The Word Magazine, January 1974 – Page 4

Some Thoughts Concerning Mary

by MARIQUITA PLATOV

IMAGINE THAT YOU ARE a young Jewish girl growing up in the days before Christ. You are aware that for centuries the coming of the Savior has been foretold by the Hebrew prophets, and all around you in peopie’s hearts springs the hope that he will soon appear. Well known to you is the saying of Isaiah VII: 14: Behold, a virgin shall conceive and bear a son, and shall call his name Immanuel. Doubtless you share with your girl companions the reflection that the young woman chosen to be Messiah’s mother will be one incomparably blessed.

Your uncle, however, is a theologian, and thinks it more probable that Messiah will appear in some such fashion as Elijah in his chariot from the sky. You hesitate to open to your uncle your personal wonder and enthusiasm.

Ordinarily we think of Mary in connection with her son, who is the son of God. Here let us consider her as she was before she gave birth to him, that we may better realize the strength and depth of her character, and see her as a person. That she should be the one to carry out the ancient prophecy is of course essentially part of Mary’s character. But it is easy for us who think of ourselves as Christians to forget how far back in Biblical history the part the Virgin plays in it extends. We know that the Jews were the chosen people; they were the people chosen to bring into the world the spiritual Mother to whom all people who believed in her might appeal.

In the prophetic mind of the Hebrews there was knowledge of Mary long before she was born. Genesis, the very first book of the Bible, refers to her in 111:15 where it speaks of the woman bruising the head of the serpent, who is the devil. Indeed it is rewarding to search the Old Testament for figures of the Virgin; they are plentiful.

Since in actuality you are not a young Jewish girl alive in a past age, but a twentieth century follower of Christ, the verse of Isaiah is familiar to you also from Matthew and Luke, who quoted it directly, roughly 800 years after the prophet uttered it. So you may realize how right were those who, despite absence of evidence since Mary had not vet come, still trusted it.

Others took it and similar prophecies more as figures of speech. Yes, Messiah would come, and his coming would be unlike anything that had ever happened in the world before; Messiah would reveal himself in some extraordinary way — only not in this extraordinary way —they could not believe that he would arrive literally through the channel of a woman.

How indispensable the feminine vessel was, is made emphatically, indubitably clear by the New Testatment. Matthew’s gospel opens with the words: The book of the generation of Jesus Christ, the son of David, the son of Abraham. These words head the list of the paternal ancestors of Joseph for thrice fourteen generations. Then at verse 18 we are told: Now the birth of Jesus Christ was on this wise: When as his mother Mary was espoused to Joseph, Before they came together, she was found with child of the Holy Ghost. Here for the first time the woman, the mother who instead of begetting gives birth, is considered.

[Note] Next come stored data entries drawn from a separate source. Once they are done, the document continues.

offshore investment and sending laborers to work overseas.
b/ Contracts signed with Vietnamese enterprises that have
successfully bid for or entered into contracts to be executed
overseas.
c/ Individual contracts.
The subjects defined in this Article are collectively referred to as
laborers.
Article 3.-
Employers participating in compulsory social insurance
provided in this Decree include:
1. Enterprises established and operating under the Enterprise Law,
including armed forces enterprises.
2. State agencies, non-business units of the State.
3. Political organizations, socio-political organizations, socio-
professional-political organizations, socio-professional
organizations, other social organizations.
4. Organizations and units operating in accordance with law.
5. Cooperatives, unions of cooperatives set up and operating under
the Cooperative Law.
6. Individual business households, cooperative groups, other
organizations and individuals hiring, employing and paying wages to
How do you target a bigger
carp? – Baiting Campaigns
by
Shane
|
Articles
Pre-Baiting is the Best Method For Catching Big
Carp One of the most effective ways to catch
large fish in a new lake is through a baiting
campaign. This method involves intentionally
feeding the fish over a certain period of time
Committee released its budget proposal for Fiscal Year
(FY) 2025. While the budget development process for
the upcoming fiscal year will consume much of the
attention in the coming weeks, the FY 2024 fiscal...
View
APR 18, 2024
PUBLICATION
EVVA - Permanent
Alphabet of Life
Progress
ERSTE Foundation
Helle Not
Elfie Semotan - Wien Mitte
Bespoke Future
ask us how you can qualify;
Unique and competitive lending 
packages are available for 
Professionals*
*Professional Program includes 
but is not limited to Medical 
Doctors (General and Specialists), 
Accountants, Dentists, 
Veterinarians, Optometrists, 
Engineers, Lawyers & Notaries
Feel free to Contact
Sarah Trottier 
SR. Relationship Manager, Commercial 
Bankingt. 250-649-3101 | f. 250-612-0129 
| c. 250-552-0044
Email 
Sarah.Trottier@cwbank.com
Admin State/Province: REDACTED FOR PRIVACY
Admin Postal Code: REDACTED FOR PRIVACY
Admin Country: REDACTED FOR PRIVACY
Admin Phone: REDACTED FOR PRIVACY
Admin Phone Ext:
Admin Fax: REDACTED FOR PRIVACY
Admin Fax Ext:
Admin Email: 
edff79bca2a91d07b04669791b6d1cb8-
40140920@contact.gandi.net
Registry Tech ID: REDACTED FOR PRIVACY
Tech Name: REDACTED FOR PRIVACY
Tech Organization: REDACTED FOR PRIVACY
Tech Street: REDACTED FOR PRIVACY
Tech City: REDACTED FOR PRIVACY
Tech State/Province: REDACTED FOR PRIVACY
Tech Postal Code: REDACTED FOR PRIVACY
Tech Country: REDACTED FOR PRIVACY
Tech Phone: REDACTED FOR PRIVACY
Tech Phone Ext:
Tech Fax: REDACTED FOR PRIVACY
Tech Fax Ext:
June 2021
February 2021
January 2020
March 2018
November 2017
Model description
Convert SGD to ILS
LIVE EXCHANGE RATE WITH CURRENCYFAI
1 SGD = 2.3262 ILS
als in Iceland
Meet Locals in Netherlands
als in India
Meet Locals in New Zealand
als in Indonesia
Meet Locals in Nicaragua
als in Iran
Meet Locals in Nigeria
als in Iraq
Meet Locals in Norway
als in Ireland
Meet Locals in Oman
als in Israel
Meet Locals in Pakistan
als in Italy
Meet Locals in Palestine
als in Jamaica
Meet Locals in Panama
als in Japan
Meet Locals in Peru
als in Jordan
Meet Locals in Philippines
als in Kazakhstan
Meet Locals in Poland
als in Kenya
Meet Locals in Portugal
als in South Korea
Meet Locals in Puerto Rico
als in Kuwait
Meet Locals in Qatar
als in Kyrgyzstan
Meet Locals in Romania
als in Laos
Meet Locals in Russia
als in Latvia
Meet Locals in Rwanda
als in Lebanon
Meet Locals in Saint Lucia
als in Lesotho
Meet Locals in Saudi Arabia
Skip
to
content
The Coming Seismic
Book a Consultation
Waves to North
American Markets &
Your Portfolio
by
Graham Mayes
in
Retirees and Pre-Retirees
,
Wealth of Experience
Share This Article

Joseph himself did not quite believe that Mary was carrying a child conceived by the Holy Spirit until convinced of it by the angel of the Lord in a dream.

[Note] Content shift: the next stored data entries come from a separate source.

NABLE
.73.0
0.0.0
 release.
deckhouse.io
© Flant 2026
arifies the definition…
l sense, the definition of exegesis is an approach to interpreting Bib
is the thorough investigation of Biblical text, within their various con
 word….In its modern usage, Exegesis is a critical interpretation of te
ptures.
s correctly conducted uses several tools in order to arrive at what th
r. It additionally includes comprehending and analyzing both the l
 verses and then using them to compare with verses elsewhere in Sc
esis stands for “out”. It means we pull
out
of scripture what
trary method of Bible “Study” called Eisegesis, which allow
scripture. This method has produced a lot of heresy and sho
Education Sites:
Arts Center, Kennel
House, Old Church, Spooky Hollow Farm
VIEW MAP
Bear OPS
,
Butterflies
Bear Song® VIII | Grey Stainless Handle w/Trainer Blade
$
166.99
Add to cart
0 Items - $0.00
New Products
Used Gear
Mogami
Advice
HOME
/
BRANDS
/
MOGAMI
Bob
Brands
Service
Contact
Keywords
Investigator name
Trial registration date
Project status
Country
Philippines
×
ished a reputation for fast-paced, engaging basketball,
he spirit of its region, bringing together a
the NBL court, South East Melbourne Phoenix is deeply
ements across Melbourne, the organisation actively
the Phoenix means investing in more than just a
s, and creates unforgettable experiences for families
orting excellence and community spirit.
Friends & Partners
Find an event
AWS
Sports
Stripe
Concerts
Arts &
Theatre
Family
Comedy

Luke has more to say about Mary. The angel Gabriel came to her from God with the message that his son was to be born of her. For a brief moment she was puzzled, she was troubled, but that moment sufficed for her to understand fully what she was agreeing to, before she answered: Be it unto me according to thy word. If we suppose she was merely obedient, we fail to do justice to her exercise of free will. Her being taken unawares by Gabriel provided the test of her willingness, and proved it. Had she turned away, one dreads to think what the course of history would have been. It was inevitable that the divine love should find the expression it sought and the Word be made flesh in one too humble not too astonished that she herself was the favored young girl. And it was inevitable that Mary should say yes.

How highly Mary valued the favor of God is shown by her song of praise to Elizabeth, her cousin, in Luke I:46ff.

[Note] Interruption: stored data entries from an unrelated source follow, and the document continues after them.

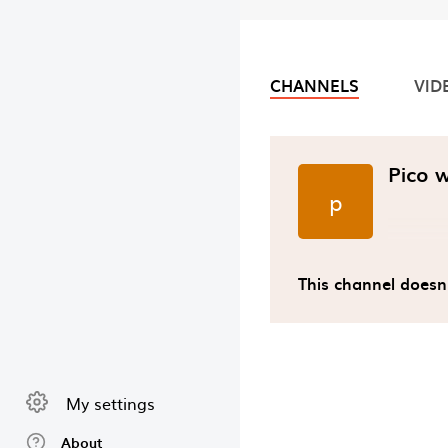
CHANNELS
VID
Video chan
Pico 
p
This channel doesn
My settings
About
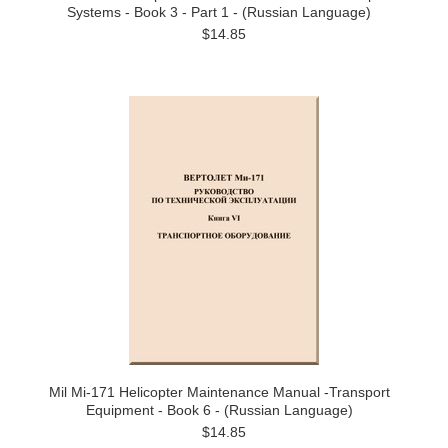
Systems - Book 3 - Part 1 - (Russian Language)
$14.85
Mil Mi-171 Helicopter Maintenance Manual -Transport
Equipment - Book 6 - (Russian Language)
$14.85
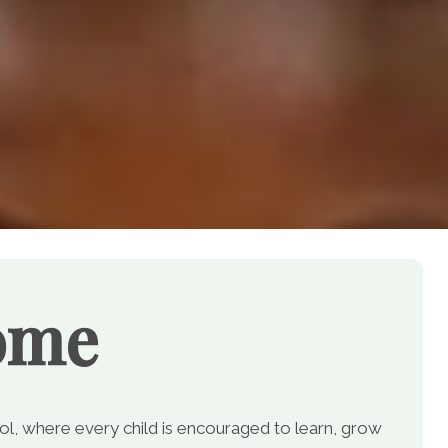
ome
, where every child is encouraged to learn, grow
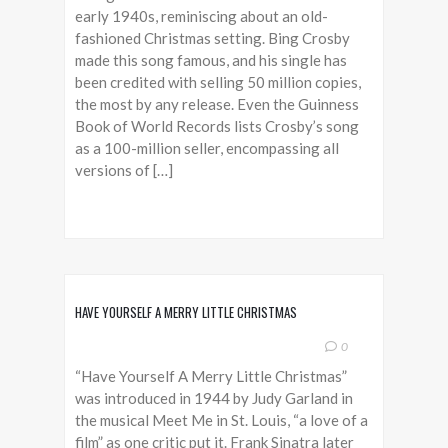
early 1940s, reminiscing about an old-
fashioned Christmas setting. Bing Crosby
made this song famous, and his single has
been credited with selling 50 million copies,
the most by any release. Even the Guinness
Book of World Records lists Crosby’s song
as a 100-million seller, encompassing all
versions of […]
HAVE YOURSELF A MERRY LITTLE CHRISTMAS
0
“Have Yourself A Merry Little Christmas”
was introduced in 1944 by Judy Garland in
the musical Meet Me in St. Louis, “a love of a
film” as one critic put it. Frank Sinatra later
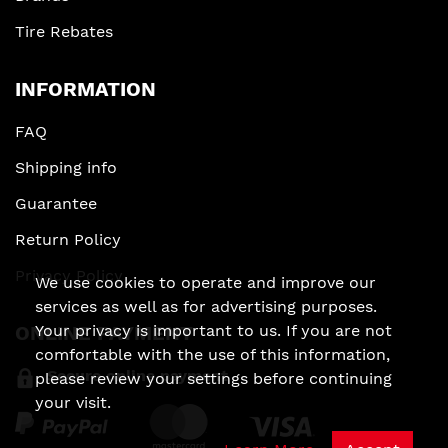
Tire Rebates
INFORMATION
FAQ
Shipping info
Guarantee
Return Policy
Privacy Policy
We use cookies to operate and improve our
services as well as for advertising purposes.
Your privacy is important to us. If you are not
ONLINE PAYMENT
comfortable with the use of this information,
Secure online payment
please review your settings before continuing
your visit.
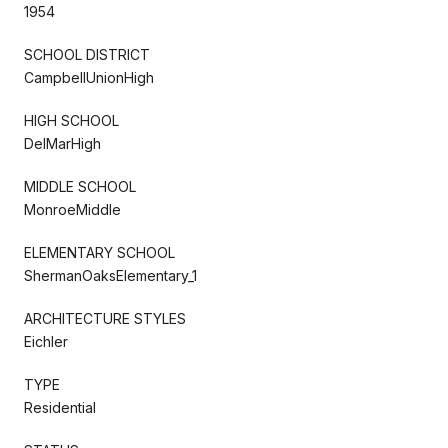
1954
SCHOOL DISTRICT
CampbellUnionHigh
HIGH SCHOOL
DelMarHigh
MIDDLE SCHOOL
MonroeMiddle
ELEMENTARY SCHOOL
ShermanOaksElementary_1
ARCHITECTURE STYLES
Eichler
TYPE
Residential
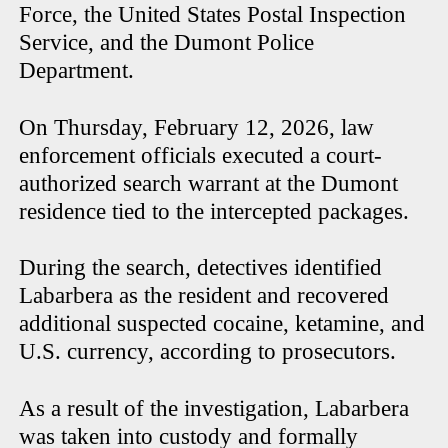
Force, the United States Postal Inspection
Service, and the Dumont Police
Department.
On Thursday, February 12, 2026, law
enforcement officials executed a court-
authorized search warrant at the Dumont
residence tied to the intercepted packages.
During the search, detectives identified
Labarbera as the resident and recovered
additional suspected cocaine, ketamine, and
U.S. currency, according to prosecutors.
As a result of the investigation, Labarbera
was taken into custody and formally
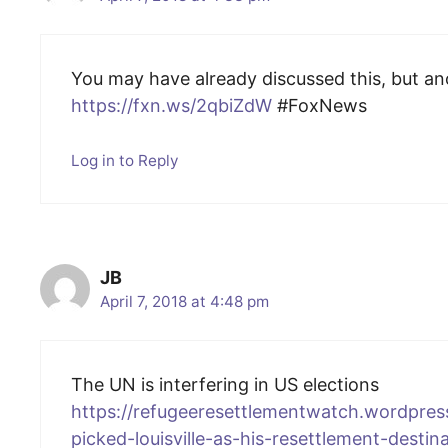
You may have already discussed this, but a
https://fxn.ws/2qbiZdW
#FoxNews
Log in to Reply
JB
April 7, 2018 at 4:48 pm
The UN is interfering in US elections
https://refugeeresettlementwatch.wordpre
picked-louisville-as-his-resettlement-destina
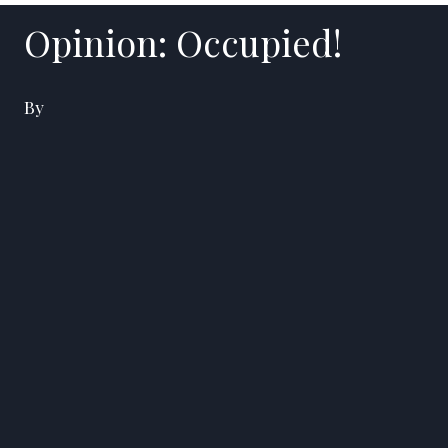
Opinion: Occupied!
By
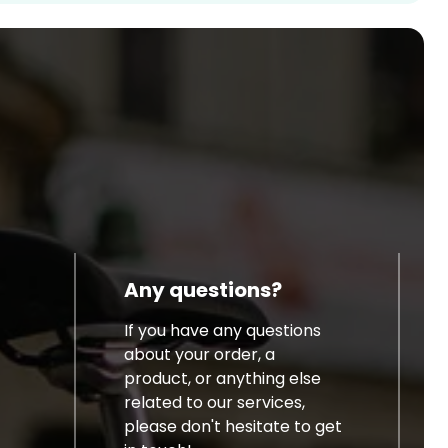
Any questions?
If you have any questions
about your order, a
product, or anything else
related to our services,
please don't hesitate to get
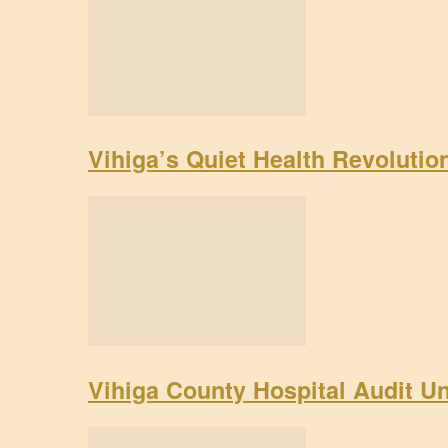
Vihiga’s Quiet Health Revoluti
Vihiga County Hospital Audit U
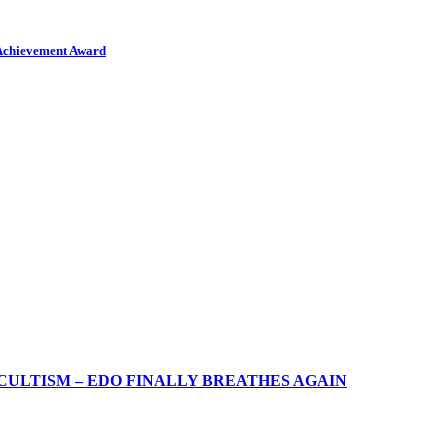
 Achievement Award
CULTISM – EDO FINALLY BREATHES AGAIN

Scripture tells us that Mary’ belonged to the tribe of Judah like Joseph and was descended from David as Joseph was also. But aside from these few facts we have little historic information about Mary. On the other hand the legends which have sprung from people’s devotion to her are plentiful. For instance the traditional belief that her parents, Joachim and Anna, went without offspring for a long period during which they prayed earnestly for a child. Once Anna was walking in the garden when she espied a nest of baby starlings and burst into tears to think of the mother bird’s good fortune to have her young in contrast with the reproach of childlessness suffered by Anna.

Joachim and Anna promised the Lord that if a child were born to them, the child should be dedicated to the service of the Lord in the temple. So when Mary was three years old her parents brought her to the priest to receive instruction. The small girl walked up the temple steps all by herself. In the temple she learned to lead a life of prayer. She was also taught how to weave and dye cloth, and she helped in making the curtains for the temple.

These legends of Mary’s parentage and early years contain a psychological insight we would do well to ponder. It will help us to fulfill the personal realization of her presence which is so necessary in the practise of our faith.